--- Begin Source passage ---

# Banned?



## allan (Oct 14, 2002)

i was browsing TCF when I suddenly got an error message that my IP was banned. I can still get on on my phone.


----------



## Mike Lang (Nov 17, 1999)

We blocked some foreign IP addresses that were flooding us with spam posts. Send me the IP address.


----------



## allan (Oct 14, 2002)

Mike Lang said:


> We blocked some foreign IP addresses that were flooding us with spam posts. Send me the IP address.


199.159.144.120


----------



## eddyj (Jun 20, 2002)

Just so you know, this seems very widespread. I have heard from multiple people in various parts of the country that they got the banned message. So something seems wrong.


----------



## mlsnyc (Dec 3, 2009)

I'm being hit, too. Both my home network and over my cell phone provider's. Sent my IP via PM.


----------



## Mike Lang (Nov 17, 1999)

These are the only 4 banned IP addresses.


45.116.232.42
67.170.202.155
185.93.228.9
185.93.229.9


----------



## eddyj (Jun 20, 2002)

Some people are getting this from both their Internet providers and their cell phones.


----------



## mlsnyc (Dec 3, 2009)

Mike Lang said:


> These are the only 4 banned IP addresses.
> 
> 
> 45.116.232.42
> ...


My IP isn't on this list, and looks like I'm no longer banned.


----------



## scottjf8 (Nov 11, 2001)

Turtleboy is 135.84.167.210 and he can't get in either...


----------



## kaszeta (Jun 11, 2004)

Yeah, something obviously didn't go right with the block.

ETA: I'm obviously back in now. I was blocked from work, home (comcast), xfinitywifi, Verizon wireless, and a handful of US vpn endpoints.


----------



## allan (Oct 14, 2002)

mlsnyc said:


> My IP isn't on this list, and looks like I'm no longer banned.


I'm back too.


----------



## BeanMeScot (Apr 17, 2002)

My work IP and my cellular IP in Atlanta were blocked. I'm back now.


----------



## Tobashadow (Nov 11, 2006)

--- End Source passage ---

Complete the following:
[A] Can you summarize the forum thread on the TCF ban in two sentences?
[B] Could you write what comes next in the forum thread on the TCF ban, picking up right after its last post?
The records are separate material and not part of the forum thread.

--- Begin Records provided ---

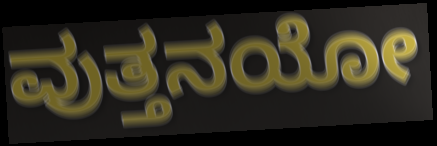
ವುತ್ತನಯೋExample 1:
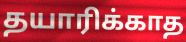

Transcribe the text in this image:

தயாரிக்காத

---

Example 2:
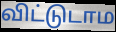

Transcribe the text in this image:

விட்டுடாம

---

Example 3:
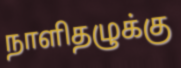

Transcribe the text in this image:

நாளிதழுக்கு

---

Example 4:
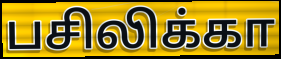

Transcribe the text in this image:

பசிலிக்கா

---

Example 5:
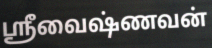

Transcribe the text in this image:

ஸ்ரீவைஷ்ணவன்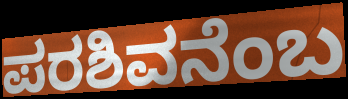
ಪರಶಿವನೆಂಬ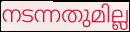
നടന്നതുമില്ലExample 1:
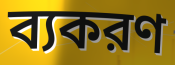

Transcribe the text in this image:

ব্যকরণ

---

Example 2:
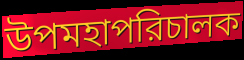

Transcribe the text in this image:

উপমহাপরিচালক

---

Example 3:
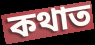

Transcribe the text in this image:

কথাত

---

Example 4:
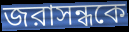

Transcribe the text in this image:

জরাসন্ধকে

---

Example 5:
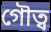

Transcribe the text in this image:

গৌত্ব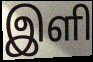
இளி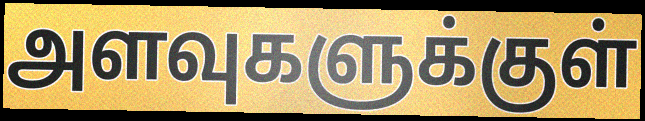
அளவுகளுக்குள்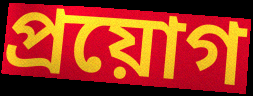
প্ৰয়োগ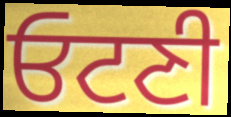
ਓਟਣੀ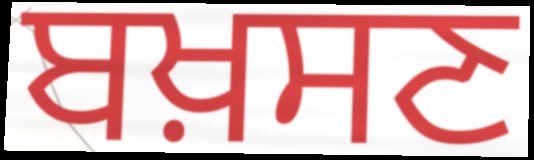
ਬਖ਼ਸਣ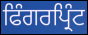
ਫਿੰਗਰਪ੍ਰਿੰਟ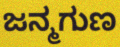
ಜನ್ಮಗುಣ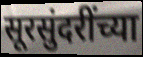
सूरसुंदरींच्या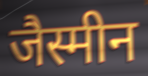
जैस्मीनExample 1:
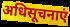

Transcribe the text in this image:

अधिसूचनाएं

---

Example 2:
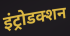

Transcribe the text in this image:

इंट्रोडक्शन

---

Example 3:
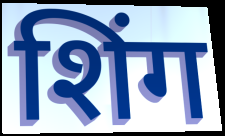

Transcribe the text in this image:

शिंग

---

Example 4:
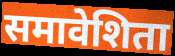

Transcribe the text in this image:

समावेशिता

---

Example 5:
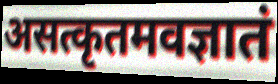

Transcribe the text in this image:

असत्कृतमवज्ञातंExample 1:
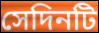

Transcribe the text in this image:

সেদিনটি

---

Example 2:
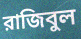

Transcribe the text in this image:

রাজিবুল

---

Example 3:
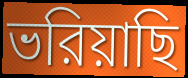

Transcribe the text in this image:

--- End Records provided ---
--- Begin Records provided ---

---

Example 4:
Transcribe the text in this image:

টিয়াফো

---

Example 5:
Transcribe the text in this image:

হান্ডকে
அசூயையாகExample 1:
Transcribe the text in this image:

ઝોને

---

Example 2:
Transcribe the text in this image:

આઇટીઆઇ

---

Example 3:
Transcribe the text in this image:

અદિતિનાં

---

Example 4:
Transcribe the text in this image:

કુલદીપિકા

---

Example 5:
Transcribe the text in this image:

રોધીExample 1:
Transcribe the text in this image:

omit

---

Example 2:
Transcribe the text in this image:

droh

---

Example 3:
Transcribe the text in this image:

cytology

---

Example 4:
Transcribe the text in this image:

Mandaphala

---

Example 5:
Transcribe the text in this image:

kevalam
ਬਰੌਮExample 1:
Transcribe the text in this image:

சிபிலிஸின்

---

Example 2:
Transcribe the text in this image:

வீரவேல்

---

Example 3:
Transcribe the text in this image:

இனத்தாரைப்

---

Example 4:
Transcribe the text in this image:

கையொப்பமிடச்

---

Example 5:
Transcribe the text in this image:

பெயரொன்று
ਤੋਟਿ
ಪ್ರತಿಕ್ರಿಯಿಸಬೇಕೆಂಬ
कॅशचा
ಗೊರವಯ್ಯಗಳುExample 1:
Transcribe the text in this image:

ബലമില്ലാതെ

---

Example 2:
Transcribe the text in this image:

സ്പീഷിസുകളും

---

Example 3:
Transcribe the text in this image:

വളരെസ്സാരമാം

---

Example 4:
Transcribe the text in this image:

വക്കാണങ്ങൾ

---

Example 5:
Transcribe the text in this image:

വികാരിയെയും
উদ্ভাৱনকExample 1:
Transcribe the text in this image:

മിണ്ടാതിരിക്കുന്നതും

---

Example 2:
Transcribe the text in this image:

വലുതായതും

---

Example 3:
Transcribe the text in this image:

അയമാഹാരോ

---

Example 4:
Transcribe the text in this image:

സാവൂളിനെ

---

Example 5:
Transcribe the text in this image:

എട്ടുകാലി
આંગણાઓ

--- End Records provided ---

Final results:
[A] After allan got an error message while browsing TCF saying his IP was banned, Mike Lang explained that some foreign IP addresses flooding the forum with spam posts had been blocked and listed the only four banned addresses. Several others reported being blocked on home, work and cell phone connections, kaszeta said the block obviously hadn't gone right, and by the end several users, including allan, said they were back in.

[B]
I was starting to worry I did something


----------



## JoeKustra (Dec 7, 2012)

I got it too. Fixed now. I reported some spam this morning. I thought I reported myself.


----------



## Robin (Dec 6, 2001)

Any word on what went wrong? My IP address wasn't among those listed but I was blocked both on Comcast in Virginia and Verizon Wireless.


----------



## hybucket (Nov 26, 2004)

Just to say "Me Too." Was banned for about ten minutes...even tried with a different provider/different IP...OK now.


----------



## JoeKustra (Dec 7, 2012)

FYI: addresses resolve to Pakistan, California and the U.K..


----------



## kdmorse (Jan 29, 2001)

kaszeta said:


> Yeah, something obviously didn't go right with the block.
> 
> ETA: I'm obviously back in now. I was blocked from work, home (comcast), xfinitywifi, Verizon wireless, and a handful of US vpn endpoints.


I'll throw in a me too (for a while). Someone goof up a netmask?


----------



## Rob Helmerichs (Oct 17, 2000)

Either that or somebody just got sick of the lot of you!


----------



## jcondon (Jul 9, 2003)

I didn't get the banned message this morning but couldn't navigate the site at all from work. Everything I tried to click on threw an error. Not sure if it is related or not. 

Obviously working fine now.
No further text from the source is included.